Figure 13 shows the dynamic evolution process of granular material in the coupling process and gives the time profile of velocity change and velocity vector. Through observation, it can be seen that at an early stage of the mixing process, the material mainly suffers from the action of gravity and appears in the settling motion. In the process of blade rotation, the velocity of granular material near the blade changes obviously, and its velocity gradient changes significantly, which is consistent with the velocity variation near the blade in the flow field. In addition, when the particle material settles and accumulates to a certain extent, the particle movement is blocked, and the stirring speed of the particle material near the blade is reduced. At this point, the effect of mixing will be significantly reduced near the wall; near the particle material, it is also challenging to stir more fully. We can see the inflation situation and the bottom material agitation. At the same time, under the suction of negative pressure, the material will also be pumped away by the discharge pipe.

5. Conclusions

Three-phase particle flow mixing transport course is essential for improving lithium battery dispersion and chemical material extraction. This paper proposes a CFD-DEM coupling-based three-phase particle flow modeling approach to study the mixing transport mechanism. The related research work has been completed, and the following conclusions have been obtained:

(1)

A three-phase particle flow dynamic model is built based on the coupled CFD-DEM method. An interphase coupling solution method is utilized to solve the interaction effects of the fluid and particle. The particle flow mixing transfer mechanism is revealed via the evolution laws of relevant physical characteristics (such as velocity, pressure, particle vector, etc.);

(2)

The flow field near the blade has a high-velocity gradient change due to the influence of stirring speed, the stirring blade’s size, and structure.
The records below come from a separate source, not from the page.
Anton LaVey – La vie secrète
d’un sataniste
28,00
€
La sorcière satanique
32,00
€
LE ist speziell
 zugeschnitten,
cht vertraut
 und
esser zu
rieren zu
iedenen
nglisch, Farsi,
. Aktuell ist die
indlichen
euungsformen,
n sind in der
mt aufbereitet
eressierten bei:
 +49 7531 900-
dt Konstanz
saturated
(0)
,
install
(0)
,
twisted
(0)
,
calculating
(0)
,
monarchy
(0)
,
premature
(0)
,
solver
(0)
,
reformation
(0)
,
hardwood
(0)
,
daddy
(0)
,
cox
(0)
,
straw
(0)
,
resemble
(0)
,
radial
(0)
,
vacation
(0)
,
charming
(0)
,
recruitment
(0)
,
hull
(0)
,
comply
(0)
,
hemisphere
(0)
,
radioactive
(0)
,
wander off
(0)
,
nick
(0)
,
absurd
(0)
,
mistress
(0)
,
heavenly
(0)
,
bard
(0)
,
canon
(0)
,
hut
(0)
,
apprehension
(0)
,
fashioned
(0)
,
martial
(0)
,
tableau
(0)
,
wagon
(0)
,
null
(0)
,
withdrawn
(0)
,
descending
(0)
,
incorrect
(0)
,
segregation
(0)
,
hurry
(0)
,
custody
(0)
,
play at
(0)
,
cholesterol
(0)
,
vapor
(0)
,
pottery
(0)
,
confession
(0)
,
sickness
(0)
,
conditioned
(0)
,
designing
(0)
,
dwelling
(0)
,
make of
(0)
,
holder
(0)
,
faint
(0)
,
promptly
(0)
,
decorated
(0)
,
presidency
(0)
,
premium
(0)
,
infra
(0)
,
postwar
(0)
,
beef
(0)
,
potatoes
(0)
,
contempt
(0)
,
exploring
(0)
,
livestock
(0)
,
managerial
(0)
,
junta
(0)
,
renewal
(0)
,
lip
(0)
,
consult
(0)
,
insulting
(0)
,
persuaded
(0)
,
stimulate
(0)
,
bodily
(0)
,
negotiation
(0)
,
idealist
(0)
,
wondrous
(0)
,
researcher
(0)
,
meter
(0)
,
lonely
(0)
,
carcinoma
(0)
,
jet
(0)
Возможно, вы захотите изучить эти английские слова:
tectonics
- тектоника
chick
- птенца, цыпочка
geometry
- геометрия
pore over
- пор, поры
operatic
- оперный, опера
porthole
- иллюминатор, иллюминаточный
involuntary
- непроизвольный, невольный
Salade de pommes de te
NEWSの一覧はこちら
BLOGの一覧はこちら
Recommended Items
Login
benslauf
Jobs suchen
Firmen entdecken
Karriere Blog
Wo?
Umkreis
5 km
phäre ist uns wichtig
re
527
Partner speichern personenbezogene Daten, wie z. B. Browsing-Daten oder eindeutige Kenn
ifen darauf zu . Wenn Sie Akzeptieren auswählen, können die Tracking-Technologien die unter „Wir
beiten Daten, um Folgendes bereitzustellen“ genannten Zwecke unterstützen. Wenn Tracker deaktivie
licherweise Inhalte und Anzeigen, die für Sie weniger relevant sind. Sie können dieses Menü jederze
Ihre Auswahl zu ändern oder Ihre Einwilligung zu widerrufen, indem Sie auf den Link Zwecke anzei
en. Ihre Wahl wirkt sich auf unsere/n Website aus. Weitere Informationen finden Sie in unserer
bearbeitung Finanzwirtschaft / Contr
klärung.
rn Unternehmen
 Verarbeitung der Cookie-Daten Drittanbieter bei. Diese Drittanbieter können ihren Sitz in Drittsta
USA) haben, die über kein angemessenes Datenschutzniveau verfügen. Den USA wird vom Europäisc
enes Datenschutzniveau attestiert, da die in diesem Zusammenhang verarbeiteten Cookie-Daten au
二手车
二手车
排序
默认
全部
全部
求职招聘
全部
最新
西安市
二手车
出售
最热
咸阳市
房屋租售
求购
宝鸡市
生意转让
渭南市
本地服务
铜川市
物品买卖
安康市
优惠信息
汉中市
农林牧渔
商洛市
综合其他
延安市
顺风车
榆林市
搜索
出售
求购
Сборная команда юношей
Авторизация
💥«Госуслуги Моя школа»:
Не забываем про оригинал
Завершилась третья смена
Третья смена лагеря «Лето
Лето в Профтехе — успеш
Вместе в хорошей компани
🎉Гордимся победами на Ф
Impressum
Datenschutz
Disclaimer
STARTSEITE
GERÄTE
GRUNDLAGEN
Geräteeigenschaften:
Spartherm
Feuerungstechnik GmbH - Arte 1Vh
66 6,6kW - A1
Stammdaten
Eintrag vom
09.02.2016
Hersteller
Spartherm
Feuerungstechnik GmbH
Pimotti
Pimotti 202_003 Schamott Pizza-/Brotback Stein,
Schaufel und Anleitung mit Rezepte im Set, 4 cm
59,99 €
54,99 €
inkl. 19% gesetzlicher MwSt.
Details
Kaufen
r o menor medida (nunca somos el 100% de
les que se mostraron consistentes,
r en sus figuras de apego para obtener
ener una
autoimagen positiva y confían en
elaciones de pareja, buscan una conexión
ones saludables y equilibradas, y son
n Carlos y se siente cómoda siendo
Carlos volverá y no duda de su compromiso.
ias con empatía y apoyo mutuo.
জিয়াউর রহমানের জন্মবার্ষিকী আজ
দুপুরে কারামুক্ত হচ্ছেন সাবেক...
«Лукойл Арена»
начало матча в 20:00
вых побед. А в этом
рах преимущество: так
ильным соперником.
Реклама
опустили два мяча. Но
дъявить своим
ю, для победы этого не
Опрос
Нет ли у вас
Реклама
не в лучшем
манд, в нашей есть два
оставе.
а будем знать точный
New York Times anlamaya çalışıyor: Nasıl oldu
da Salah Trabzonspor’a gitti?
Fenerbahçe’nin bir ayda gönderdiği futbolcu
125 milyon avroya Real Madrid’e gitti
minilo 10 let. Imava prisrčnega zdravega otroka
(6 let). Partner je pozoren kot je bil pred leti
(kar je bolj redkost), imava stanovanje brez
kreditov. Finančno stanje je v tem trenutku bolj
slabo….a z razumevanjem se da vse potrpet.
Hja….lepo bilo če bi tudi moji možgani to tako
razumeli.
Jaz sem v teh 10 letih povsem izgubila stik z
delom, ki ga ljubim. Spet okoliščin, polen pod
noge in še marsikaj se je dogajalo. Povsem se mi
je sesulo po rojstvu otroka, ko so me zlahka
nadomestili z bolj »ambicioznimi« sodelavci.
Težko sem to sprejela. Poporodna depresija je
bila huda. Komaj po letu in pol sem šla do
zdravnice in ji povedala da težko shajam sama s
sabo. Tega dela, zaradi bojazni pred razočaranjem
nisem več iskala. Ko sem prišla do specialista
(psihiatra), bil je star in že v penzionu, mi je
A low stirring speed area near the wall occurs and may lead to the deposition of particles. The effect of impeller rotation, the velocity disturbance in the bottom center area, increases. Under aeration, the flow velocity at the bottom diffuses around and forms a local upward flow trend near the wall surface. The speed inside the pipeline is also enormous, so the particle physics near the pipe mouth can quickly be sucked away;

(3)

As the particle material settles and accumulates to a certain extent, the particle movement is blocked, and the stirring speed of the particle material near the blade is reduced. The flow field disturbed by the lower impeller will also suspend many materials, and the material at the bottom will be suspended for 2 s. The mixing effect of the particle material will be reduced near the wall. It can provide a valuable reference for particle flow transport and pattern identification and support technical support for homogenate mixing, chemical extraction, and pharmacy process regulation.

The mixing transport process of three-phase particle flows is a complex turbulent mechanic matter, but it might be controlled by air inflation. Subsequent studies will explore facets of the lattice Boltzmann method (LBM-DEM) coupled solution and fractal dimensions for multiphase flows and expand its application in chemical, medical, food, and other fields.